Le 15 Janvier à 12h30, après 3 réunions au cours desquelles tous les syndicats avaient exprimé unanimement l’impossibilité d’envisager le minimum légal proposé par la direction, la direction consentait enfin à faire un geste en augmentant de 30% ce minimum légal. A 14h, retour de pause déjeuner, la direction demandait la position de chacun sur ce geste de dernière minute. Alors que tous convenaient une nouvelle fois de l’insuffisance du geste, la direction mettait fin aux discussions.
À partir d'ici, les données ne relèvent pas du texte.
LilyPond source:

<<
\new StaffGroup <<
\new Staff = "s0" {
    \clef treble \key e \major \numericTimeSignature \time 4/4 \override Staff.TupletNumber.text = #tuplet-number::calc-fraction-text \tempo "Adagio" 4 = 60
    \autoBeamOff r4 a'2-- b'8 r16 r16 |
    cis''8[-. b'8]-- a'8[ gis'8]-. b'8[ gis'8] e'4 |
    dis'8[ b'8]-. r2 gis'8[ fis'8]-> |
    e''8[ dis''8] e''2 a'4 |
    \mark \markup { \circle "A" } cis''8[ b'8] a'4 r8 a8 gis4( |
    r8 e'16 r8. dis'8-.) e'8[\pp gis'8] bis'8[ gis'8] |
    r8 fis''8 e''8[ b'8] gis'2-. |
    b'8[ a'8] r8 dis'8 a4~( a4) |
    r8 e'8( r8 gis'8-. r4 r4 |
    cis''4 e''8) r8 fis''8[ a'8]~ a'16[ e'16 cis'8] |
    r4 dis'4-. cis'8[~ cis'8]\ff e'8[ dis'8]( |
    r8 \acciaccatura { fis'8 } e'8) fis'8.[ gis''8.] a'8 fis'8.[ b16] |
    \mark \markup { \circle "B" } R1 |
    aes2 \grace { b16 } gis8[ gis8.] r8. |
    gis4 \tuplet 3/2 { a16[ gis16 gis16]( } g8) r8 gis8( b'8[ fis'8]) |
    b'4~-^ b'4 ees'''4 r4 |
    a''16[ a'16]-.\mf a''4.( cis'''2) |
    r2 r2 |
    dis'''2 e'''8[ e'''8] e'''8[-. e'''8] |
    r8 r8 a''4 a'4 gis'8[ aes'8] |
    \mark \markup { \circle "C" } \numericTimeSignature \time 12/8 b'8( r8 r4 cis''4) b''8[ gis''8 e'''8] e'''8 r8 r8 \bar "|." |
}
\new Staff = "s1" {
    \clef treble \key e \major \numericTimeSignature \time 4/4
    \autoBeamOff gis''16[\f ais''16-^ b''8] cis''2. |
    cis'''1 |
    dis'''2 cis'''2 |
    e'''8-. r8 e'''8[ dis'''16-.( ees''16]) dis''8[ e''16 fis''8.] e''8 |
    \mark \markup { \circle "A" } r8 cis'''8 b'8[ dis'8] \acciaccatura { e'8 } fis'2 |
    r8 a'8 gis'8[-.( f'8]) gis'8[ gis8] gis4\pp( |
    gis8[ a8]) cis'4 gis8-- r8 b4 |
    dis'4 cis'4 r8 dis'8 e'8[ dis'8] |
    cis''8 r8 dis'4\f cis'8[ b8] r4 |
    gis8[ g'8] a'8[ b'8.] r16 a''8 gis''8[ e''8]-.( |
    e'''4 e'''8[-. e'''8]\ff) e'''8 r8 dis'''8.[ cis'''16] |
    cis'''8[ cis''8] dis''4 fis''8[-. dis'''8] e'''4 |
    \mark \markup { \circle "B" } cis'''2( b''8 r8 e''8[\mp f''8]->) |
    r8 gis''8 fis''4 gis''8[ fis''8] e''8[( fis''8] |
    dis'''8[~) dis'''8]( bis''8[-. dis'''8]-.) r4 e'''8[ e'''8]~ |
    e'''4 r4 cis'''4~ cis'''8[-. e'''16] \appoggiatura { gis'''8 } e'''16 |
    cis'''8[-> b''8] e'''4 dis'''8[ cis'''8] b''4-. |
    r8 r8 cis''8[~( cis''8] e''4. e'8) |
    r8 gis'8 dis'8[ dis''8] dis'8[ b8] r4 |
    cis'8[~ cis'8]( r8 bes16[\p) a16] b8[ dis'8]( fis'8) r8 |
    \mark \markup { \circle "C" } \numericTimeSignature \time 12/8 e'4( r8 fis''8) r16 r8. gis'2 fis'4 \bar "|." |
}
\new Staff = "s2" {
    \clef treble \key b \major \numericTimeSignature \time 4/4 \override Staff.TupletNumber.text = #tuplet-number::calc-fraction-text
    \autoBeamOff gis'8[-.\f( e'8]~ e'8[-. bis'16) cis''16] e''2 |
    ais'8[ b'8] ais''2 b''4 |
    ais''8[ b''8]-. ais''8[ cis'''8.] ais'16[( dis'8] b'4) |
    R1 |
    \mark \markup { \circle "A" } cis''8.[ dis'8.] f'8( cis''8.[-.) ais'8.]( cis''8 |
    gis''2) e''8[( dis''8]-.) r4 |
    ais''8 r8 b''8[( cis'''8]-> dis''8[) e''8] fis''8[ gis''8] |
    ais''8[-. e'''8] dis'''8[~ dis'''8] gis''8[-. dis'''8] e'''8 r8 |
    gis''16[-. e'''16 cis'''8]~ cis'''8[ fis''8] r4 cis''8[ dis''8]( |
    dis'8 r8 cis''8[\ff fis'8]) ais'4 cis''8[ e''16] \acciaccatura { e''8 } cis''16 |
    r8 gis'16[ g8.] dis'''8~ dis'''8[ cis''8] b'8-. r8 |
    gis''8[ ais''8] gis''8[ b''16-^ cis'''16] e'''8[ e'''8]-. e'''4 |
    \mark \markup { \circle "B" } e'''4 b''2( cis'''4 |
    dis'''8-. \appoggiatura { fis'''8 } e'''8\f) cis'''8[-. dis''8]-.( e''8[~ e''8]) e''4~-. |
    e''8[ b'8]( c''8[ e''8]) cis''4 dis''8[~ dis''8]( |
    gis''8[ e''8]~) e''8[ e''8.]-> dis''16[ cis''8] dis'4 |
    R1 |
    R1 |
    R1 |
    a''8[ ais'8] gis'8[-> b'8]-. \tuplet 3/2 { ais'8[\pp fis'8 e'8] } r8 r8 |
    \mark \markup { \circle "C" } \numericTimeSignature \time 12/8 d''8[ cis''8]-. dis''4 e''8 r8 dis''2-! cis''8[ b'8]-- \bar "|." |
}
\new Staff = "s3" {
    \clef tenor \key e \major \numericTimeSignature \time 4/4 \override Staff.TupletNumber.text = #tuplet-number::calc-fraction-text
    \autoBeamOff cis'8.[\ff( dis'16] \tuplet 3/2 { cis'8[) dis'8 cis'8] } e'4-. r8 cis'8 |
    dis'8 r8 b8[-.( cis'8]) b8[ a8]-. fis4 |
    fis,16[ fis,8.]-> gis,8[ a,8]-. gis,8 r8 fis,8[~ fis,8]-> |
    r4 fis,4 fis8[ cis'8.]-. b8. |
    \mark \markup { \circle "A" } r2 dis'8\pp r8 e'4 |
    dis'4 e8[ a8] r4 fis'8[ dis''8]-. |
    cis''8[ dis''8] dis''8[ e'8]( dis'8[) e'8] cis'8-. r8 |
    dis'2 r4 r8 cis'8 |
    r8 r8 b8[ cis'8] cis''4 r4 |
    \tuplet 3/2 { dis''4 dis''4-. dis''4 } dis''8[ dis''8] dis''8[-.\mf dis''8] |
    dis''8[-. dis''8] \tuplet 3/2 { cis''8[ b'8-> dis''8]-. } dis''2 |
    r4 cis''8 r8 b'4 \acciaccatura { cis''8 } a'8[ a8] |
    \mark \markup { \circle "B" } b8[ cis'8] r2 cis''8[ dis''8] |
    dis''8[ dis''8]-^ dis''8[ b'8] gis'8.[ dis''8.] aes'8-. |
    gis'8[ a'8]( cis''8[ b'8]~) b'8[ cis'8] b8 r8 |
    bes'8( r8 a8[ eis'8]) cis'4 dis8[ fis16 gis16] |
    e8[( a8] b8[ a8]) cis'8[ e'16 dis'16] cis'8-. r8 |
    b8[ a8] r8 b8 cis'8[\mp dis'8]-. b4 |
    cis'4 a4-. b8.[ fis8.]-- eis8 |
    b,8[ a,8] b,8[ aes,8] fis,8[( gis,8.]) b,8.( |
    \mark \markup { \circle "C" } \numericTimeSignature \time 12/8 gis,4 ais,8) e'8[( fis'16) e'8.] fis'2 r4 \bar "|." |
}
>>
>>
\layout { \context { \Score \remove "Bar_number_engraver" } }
Ainsi, comme l’an dernier au sujet du nombre de comités d’établissement, c’est à l’Inspection du Travail (DIRECCTE) de décider de la suite. Et notamment du nombre de représentants du personnel. Et comme l’an dernier, la décision sera contestable en justice.
Pour finir, pourquoi la direction se permet-elle ce jeu de fausse négociation ?… La réponse tient probablement dans l’implication ou la non-implication des salariés, autrement dit dans l’intérêt que les salariés portent à leur entreprise.